#### [What to do]
Give back, unchanged, the lines from the one containing "<sup>8</sup> Note: the" to the end of the listing, inclusive of both.

======== Exercise materials

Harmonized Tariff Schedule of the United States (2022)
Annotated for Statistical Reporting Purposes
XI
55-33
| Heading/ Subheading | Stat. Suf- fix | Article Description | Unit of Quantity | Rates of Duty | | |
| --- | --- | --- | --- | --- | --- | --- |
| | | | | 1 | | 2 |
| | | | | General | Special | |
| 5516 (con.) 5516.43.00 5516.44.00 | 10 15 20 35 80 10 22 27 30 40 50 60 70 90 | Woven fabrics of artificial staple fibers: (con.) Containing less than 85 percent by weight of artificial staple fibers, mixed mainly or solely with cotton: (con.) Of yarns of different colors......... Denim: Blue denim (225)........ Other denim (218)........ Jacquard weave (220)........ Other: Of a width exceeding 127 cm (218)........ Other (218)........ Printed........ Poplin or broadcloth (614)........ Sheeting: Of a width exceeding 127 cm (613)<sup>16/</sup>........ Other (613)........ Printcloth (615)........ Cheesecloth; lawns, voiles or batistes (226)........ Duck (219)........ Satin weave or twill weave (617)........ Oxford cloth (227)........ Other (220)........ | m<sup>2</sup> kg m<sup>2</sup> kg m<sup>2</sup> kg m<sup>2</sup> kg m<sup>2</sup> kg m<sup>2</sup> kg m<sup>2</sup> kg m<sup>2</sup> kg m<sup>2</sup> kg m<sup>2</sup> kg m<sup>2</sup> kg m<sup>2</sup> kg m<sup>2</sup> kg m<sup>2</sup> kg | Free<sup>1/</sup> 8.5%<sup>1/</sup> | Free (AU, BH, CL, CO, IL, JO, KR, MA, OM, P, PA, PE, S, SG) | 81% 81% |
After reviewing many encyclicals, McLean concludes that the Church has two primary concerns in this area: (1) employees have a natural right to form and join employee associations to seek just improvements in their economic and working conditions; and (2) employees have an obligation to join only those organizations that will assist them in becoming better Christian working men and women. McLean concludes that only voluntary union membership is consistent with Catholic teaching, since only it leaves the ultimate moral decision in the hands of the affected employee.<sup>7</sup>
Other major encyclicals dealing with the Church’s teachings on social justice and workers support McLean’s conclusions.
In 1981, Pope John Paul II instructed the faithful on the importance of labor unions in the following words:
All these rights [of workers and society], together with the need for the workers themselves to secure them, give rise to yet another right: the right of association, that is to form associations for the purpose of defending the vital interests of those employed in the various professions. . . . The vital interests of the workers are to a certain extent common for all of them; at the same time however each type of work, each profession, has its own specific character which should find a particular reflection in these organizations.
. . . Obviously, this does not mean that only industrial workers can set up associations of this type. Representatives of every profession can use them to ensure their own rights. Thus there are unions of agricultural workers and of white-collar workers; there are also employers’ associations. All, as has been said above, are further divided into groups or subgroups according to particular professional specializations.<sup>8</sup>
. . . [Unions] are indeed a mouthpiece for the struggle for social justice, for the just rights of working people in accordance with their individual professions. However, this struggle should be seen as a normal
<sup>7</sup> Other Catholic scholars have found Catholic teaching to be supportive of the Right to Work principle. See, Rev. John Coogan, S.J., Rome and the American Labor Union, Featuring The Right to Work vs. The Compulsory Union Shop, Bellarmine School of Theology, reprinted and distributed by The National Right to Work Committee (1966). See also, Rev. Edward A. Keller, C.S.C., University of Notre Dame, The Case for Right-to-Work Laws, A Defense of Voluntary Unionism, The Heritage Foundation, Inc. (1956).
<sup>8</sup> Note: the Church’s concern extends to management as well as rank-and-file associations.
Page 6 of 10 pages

================

#### [Exercise solution]
<sup>8</sup> Note: the Church’s concern extends to management as well as rank-and-file associations.
Page 6 of 10 pages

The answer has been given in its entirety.